*EXTRACTED DATA*:
····················
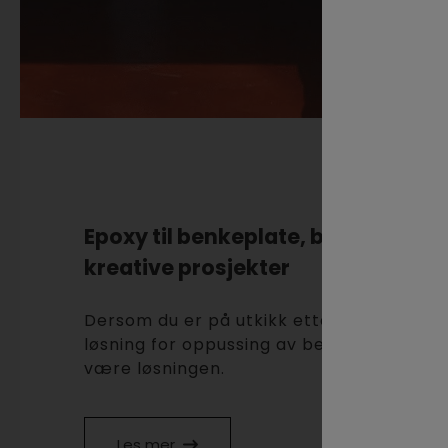
Epoxy til benkeplate, bordplate o
kreative prosjekter
Dersom du er på utkikk etter en sliteste
løsning for oppussing av benk- eller bor
være løsningen.
Les mer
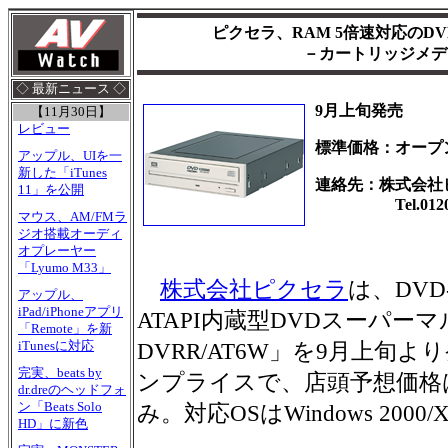
ピクセラ、RAM 5倍速対応のD
－カートリッジメデ
◇ 最新ニュース ◇
9月上旬発売
【11月30日】
レビュー
標準価格：オープ
アップル、UIを一
新した「iTunes
連絡先：株式会社
11」を公開
Tel.0120-7
マウス、AM/FMラ
ジオ搭載オーディ
オプレーヤー
「Lyumo M33」
株式会社ピクセラ
は、DVD
アップル、
iPad/iPhoneアプリ
ATAPI内蔵型DVDスーパーマ
「Remote」を新
iTunesに対応
DVRR/AT6W」を9月上旬
完実、beats by
ンプライスで、店頭予想価格は1
dr.dreのヘッドフォ
ン「Beats Solo
み。対応OSはWindows 2000/
HD」に新色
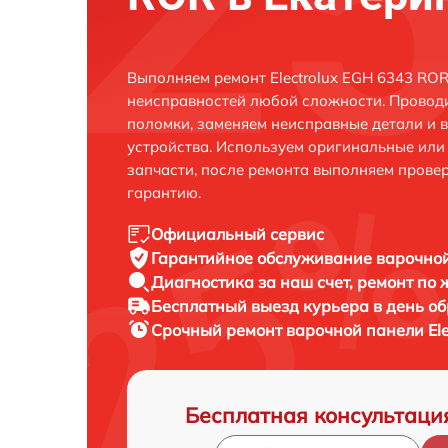
Выполняем ремонт Electrolux EGH 6343 ROR
неисправностей любой сложности. Проводи
поломки, заменяем неисправные детали и 
устройства. Используем оригинальные ил
запчасти, после ремонта выполняем прове
гарантию.
Официальный сервис
Гарантийное обслуживание
варочной
Диагностика за наш счет,
ремонт по
Бесплатный выезд курьера
в день о
Срочный ремонт
варочной панели Ele
Бесплатная консультаци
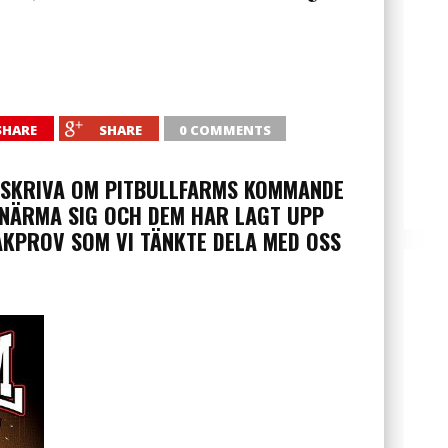
SHARE
SHARE
0 COMMENTS
N SKRIVA OM PITBULLFARMS KOMMANDE
 NÄRMA SIG OCH DEM HAR LAGT UPP
KPROV SOM VI TÄNKTE DELA MED OSS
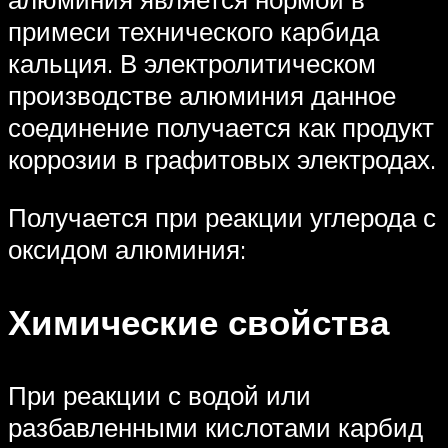
примеси технического карбида
кальция. В электролитическом
производстве алюминия данное
соединение получается как продукт
коррозии в графитовых электродах.
Получается при реакции углерода с
оксидом алюминия:
Химические свойства
При реакции с водой или
разбавленными кислотами карбид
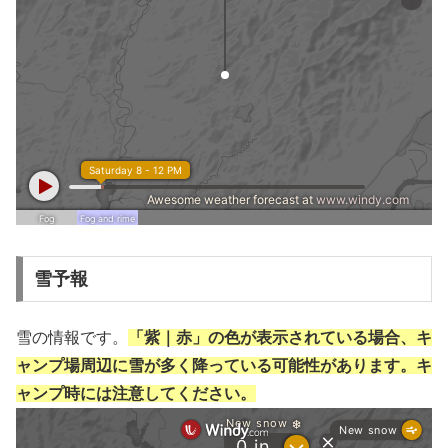
雪予報
雪の情報です。
「紫｜赤」の色が表示されている場合、キ
ャンプ場周辺に雪が多く降っている可能性があります。キ
ャンプ時には注意してください。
····················
When the line containing "коррозии в графитовых электродах." is reached, write out that line and each one after it exactly, ending with the last line of the records; pictures are not copied.

коррозии в графитовых электродах.
Получается при реакции углерода с
оксидом алюминия:
Химические свойства
При реакции с водой или
разбавленными кислотами карбид
雪予報
雪の情報です。
「紫｜赤」の色が表示されている場合、キ
ャンプ場周辺に雪が多く降っている可能性があります。キ
ャンプ時には注意してください。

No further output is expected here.